REQUIRED ACTION — Turn every line of text in the data below into a numbered list, skipping any blank lines. Leave the pictures out of your answer.

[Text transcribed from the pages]
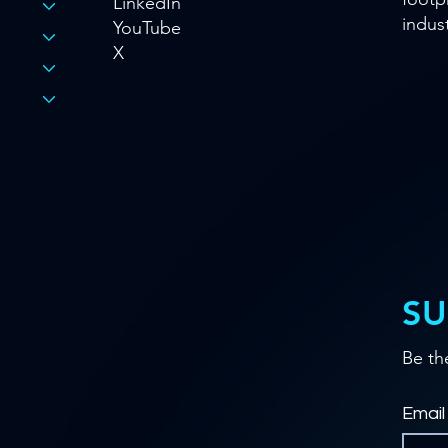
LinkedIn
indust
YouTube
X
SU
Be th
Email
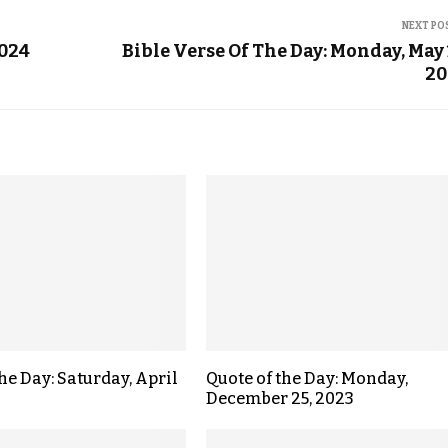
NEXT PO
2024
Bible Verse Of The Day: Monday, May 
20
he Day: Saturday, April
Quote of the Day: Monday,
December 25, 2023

EXPECTED ANSWER —
1. LinkedIn
2. indust
3. YouTube
4. X
5. SU
6. Be th
7. Email
8. NEXT PO
9. 2024
10. Bible Verse Of The Day: Monday, May 
11. 20
12. he Day: Saturday, April
13. Quote of the Day: Monday,
14. December 25, 2023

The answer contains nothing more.